_INSTRUÇÃO DE TRABALHO A:_
Identifique e copie cada linha das entradas que contenha a palavra "represents". Maiúsculas e minúsculas devem ser distinguidas.

_TEXTO PARA ANÁLISE:_
━━━━━━━━━━
Os dois agentes da 2ª Esquadra de Investigação Criminal da PSP bateram à porta por volta das 22h de 17 de Abril de 2012. Mariana, que vai nos 10 anos, já dormia no sofá. Rodrigo, agora com quatro, nem percebeu o que se passava. Rita, de sete, estava desperta e empertigou-se quando os viu pôr a roupa dela fora dos armários.

Falaram com Nuno à parte. Explicaram-lhe na cozinha ao que vinham. A família aguardou na sala. “Revistaram tudo, mas não partiram nada”, diz Patrícia. Encontraram pedaços de haxixe dentro da bolsa dele – 27,64 gramas. E levaram-no, tendo o cuidado de não o algemarem à frente da filha acordada.

O Tribunal de São João Novo condenou-o a cinco anos e meio de prisão. Ele cumpriu dois anos, dois meses e 22 dias. “Saí a meio da pena, devido ao meu bom comportamento, a ser a primeira vez, a não ter processos pendentes, a ter apoio familiar”, diz ele. Tinha acabado de retomar o seu antigo lugar de motorista de longo curso quando chegou a notificação de despejo da Câmara do Porto.

Alega a autarquia que Nuno foi condenado por tráfico e que Patrícia permitiu que a habitação social que lhes tinha sido atribuída fosse usada para o negócio. “A arrendatária e agregado adoptaram uma conduta que provoca incómodo sério aos vizinhos e é perturbadora da tranquilidade, ofensiva para terceiros, criadora de insegurança e compromete seriamente a paz social”, dita o documento.
━━━━━━━━━━
_INSTRUÇÃO DE TRABALHO B:_
Dê seguimento ao texto sobre o despejo de Nuno e Patrícia pela Câmara do Porto, a partir da última frase apresentada.
━━━━━━━━━━
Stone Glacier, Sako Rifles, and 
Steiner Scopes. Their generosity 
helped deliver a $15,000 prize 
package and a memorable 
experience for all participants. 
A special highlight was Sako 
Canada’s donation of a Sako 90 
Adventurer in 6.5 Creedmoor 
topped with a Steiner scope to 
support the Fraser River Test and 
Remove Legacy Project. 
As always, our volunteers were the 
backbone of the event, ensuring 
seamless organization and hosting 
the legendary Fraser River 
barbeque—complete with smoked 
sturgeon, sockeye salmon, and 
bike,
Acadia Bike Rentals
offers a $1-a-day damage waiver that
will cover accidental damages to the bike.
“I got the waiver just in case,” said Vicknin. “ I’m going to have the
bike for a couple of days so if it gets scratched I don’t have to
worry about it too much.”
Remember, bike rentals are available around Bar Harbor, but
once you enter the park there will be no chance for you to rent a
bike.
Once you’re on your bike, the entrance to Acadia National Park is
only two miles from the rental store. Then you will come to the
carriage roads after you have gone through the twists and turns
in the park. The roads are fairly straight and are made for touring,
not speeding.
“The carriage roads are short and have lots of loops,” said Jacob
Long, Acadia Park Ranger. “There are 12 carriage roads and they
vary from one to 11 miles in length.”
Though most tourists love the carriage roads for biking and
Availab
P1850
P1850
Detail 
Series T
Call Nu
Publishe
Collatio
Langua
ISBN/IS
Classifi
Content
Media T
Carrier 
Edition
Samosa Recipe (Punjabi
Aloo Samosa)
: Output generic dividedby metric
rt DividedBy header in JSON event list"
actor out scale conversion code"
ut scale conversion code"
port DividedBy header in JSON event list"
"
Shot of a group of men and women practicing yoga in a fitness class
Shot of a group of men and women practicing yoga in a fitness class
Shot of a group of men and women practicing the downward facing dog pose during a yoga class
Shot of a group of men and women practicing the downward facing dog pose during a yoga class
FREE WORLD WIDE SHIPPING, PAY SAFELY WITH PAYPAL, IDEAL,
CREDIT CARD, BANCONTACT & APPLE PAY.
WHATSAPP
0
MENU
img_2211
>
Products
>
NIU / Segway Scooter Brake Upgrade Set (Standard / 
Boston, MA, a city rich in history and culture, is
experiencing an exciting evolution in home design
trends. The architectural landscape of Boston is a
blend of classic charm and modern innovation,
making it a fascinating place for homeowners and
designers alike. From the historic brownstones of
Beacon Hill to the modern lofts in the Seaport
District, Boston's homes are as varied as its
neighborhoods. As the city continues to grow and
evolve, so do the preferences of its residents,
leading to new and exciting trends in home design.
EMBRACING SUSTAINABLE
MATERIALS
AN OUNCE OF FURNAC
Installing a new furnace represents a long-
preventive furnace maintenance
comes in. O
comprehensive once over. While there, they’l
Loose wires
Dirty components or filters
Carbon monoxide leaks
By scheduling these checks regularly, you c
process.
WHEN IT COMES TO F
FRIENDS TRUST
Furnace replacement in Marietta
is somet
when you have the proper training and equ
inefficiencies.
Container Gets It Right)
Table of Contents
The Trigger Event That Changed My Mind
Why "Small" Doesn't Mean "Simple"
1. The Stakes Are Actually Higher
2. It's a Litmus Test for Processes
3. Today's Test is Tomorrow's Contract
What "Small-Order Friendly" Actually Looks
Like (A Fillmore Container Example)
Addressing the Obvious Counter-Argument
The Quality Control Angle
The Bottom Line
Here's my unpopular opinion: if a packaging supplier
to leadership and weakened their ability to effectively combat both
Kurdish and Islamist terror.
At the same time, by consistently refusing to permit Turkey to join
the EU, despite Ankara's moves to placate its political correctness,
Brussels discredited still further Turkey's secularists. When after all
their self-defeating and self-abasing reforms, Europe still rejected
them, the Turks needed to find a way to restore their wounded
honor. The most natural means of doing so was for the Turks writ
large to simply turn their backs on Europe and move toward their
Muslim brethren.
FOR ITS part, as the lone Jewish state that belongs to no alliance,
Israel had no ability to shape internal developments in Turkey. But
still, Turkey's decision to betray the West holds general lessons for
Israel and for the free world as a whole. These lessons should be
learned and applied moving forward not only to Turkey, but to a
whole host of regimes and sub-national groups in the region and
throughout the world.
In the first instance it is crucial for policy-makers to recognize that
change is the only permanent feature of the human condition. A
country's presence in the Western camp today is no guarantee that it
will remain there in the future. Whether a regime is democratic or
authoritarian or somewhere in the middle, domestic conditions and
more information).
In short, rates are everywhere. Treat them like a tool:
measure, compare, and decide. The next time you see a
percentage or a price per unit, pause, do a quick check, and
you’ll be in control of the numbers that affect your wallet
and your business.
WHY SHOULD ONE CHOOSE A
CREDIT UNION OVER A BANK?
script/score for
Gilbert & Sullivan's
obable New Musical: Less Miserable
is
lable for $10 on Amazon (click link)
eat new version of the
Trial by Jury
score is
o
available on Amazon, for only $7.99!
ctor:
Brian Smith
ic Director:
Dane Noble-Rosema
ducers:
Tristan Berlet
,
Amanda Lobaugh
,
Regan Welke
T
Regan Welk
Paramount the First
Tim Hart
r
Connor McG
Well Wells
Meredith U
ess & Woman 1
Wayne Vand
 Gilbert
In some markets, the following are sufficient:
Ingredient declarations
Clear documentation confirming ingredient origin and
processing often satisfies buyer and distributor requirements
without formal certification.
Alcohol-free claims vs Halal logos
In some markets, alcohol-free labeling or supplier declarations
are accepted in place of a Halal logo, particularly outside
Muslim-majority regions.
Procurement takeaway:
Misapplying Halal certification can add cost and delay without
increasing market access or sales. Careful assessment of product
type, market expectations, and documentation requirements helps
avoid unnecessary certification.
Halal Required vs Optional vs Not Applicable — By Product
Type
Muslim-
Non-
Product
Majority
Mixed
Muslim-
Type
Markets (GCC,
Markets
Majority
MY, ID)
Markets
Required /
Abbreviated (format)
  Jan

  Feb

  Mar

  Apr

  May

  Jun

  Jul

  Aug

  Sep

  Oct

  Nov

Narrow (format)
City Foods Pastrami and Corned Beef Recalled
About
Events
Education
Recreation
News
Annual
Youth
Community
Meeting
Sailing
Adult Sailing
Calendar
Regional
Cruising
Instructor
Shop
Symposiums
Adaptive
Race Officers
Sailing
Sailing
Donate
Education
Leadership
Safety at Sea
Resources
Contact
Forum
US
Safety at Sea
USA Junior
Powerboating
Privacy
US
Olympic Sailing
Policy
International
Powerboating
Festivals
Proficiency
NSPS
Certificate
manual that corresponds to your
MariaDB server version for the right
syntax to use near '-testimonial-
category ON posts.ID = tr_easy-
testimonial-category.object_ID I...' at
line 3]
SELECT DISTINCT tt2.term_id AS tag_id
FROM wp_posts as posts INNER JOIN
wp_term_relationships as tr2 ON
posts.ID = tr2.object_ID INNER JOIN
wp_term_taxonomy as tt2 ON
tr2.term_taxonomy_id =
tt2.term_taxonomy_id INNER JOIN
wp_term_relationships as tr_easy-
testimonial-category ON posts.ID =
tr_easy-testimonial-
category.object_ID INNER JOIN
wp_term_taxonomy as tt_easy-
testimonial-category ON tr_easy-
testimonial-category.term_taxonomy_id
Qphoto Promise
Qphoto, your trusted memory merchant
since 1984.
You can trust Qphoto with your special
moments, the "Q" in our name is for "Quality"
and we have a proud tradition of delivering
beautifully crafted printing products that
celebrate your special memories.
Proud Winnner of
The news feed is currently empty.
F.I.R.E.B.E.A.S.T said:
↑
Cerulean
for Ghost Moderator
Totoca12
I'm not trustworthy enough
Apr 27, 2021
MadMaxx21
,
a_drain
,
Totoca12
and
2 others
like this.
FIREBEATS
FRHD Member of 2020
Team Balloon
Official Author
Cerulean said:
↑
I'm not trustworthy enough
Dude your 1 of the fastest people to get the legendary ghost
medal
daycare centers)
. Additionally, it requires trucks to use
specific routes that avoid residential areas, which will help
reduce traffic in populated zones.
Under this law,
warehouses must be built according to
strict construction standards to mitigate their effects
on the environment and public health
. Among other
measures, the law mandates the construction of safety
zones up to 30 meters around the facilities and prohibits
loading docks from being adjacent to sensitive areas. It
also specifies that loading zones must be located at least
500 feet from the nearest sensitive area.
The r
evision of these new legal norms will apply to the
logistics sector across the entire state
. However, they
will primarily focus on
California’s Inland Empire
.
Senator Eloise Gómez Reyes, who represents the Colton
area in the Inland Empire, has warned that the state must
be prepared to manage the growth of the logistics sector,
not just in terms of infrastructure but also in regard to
━━━━━━━━━━
_ÁREA DE RESPOSTA A:_
Installing a new furnace represents a long-
Senator Eloise Gómez Reyes, who represents the Colton

_ÁREA DE RESPOSTA B:_
Patrícia ficou escandalizada: “A câmara diz que nós, o agregado, ou seja, eu e os meus filhos, usamos a casa para isso. Como pode dizer isto? Eu nem sequer fui arguida! O auto de busca era só para ele. O haxixe estava na bolsa dele. Não havia nada em casa, nem eu ia permitir que houvesse. Ele foi preso, mas é assim: eu casei-me com ele, sou católica, não o ia abandonar quando ele mais precisava de mim.”

Reactivando uma prática dos tempos de Rui Rio, a câmara enviou semelhante carta a 41 famílias de bairros de Lordelo do Ouro. “Podiam ter sido mais”, assegura o vereador da Habitação e Acção Social, Manuel Pizarro. O deal propagou-se por ali, sobretudo desde o início da demolição do Bairro do Aleixo, antes a maior boca de tráfico de heroína, cocaína e base de coca da cidade.

Só no processo pelo qual Nuno se sentou no banco dos réus responderam 30 pessoas. Noutro desencadeado no ano seguinte, mais de 40 daquele bairro e de outros. “A Câmara do Porto não pode admitir que se utilize habitação social para praticar actos criminosos”, observa o vereador.

Diz Nuno que entregava o salário à mulher e traficava haxixe para pagar consumos. “Eu nunca vendi aqui”, assevera. “Era na rua, à beira do café [do bairro da Pasteleira]. A gente veio para cá morar em Dezembro de 2011. Eu fui preso em Abril de 2012. Os vizinhos, se têm queixas, é do barulho das crianças.”

 Patrícia demorou seis meses a levá-las ao Estabelecimento Prisional do Porto. “Tive de as levar. A Mariana virou-se contra mim. Ela não me tratava bem. Ela não falava comigo. Na mente dela eu tinha posto o pai ao lixo. Eu metia-a na psicóloga do ATL. A psicóloga disse: ´Leva-a a ver o pai.´ Eu levei-a, cheia de medo. Ela viu que ele estava bem, mudou o comportamento.”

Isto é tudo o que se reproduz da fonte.